This is one of my favorite recipes to make, it’s always a fan favourite as well!
I like to serve this meal with a slice of garlic toast and a fresh green salad.
- Chicken Breasts- 1 per person
- Sliced deli ham (I prefer black forest ham)-1 slice per breast
- Provolone Cheese- 1 slice per breast
- 1 package of grape tomatoes
- 1 Jar (large) of Tomato Sauce
- 1 bunch of fresh basil leaves
- 1 tbsp Italian Seasoning Mix
- Canola Oil (or whatever you usually use)
- Angel Hair pasta
How to Make It
- Take chicken breast, and lay on a large cutting board.
- Place a piece of parchment paper over top, and pound until flatten and thinner.
- Add slice of ham, and slice of cheese to the chicken breast.
- Then roll up, and hold together with a toothpick.
- Take a deep pan, and turn on medium-high.
- Once hot add oil, and drop in grape tomatoes.
- Cook until they blister.
- Add tomato sauce to the pan, and Italian seasoning. Then bring to a boil.
- Once boiling, turn down to low-medium heat (or if you have numbers on your stove, about 3-4). Then slowly add chicken breasts and basil, and cover with lid.
- Cook 20-25 minutes.
- I am a huge fan of temp checking.

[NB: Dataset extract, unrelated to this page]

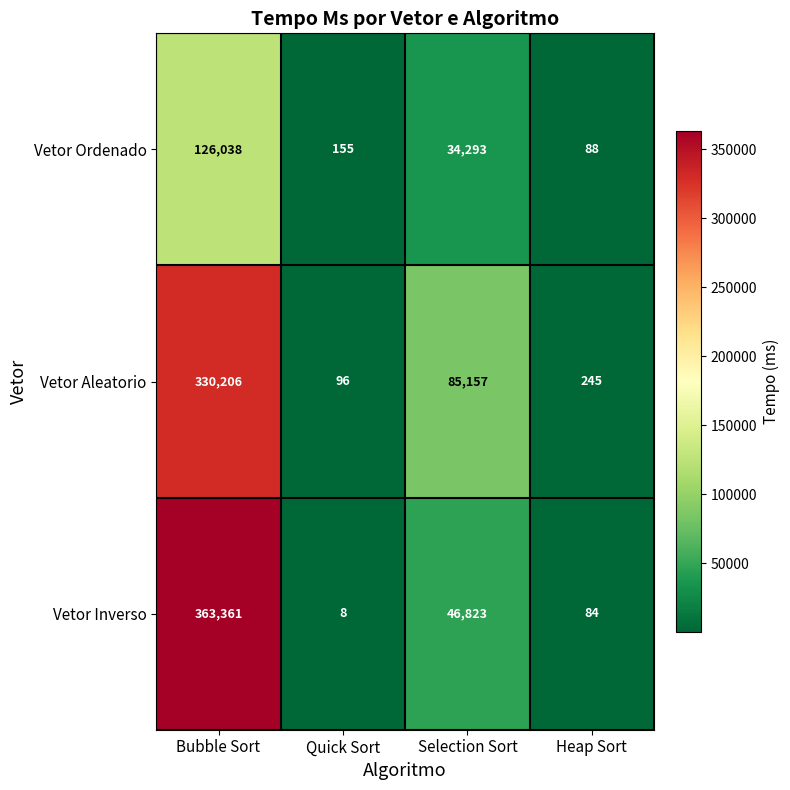

What is the minimum value shown in the chart?

8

So, if you have a thermometer, stick it in the chicken after 20 mins. Food safe temp for chicken is 165F.
- Fill a pot of water for pasta, let boil.
- When boiling, add a table spoon of oil, and a sprinkle of salt.
- Add pasta.
- Angel hair, is so thin, it literally only takes 3 minutes to cook!
- Drain pasta.
- Add to plate, then add chicken (don’t forget to remove toothpicks).
- Drizzle tomato sauce from pan on top of the chicken.
- Serve! And enjoy!
Oh, just a note! We had an incident while I was dishing this up. My husband tried to be helpful, by carrying the plates to the table. I made a perfectly set up dish for a photo, and he dropped it… Straight up, all over my kitchen floor, my pants, my lower cabinets. So, I had to quickly scoop up the chicken, and remake some pasta! Don’t be my husband!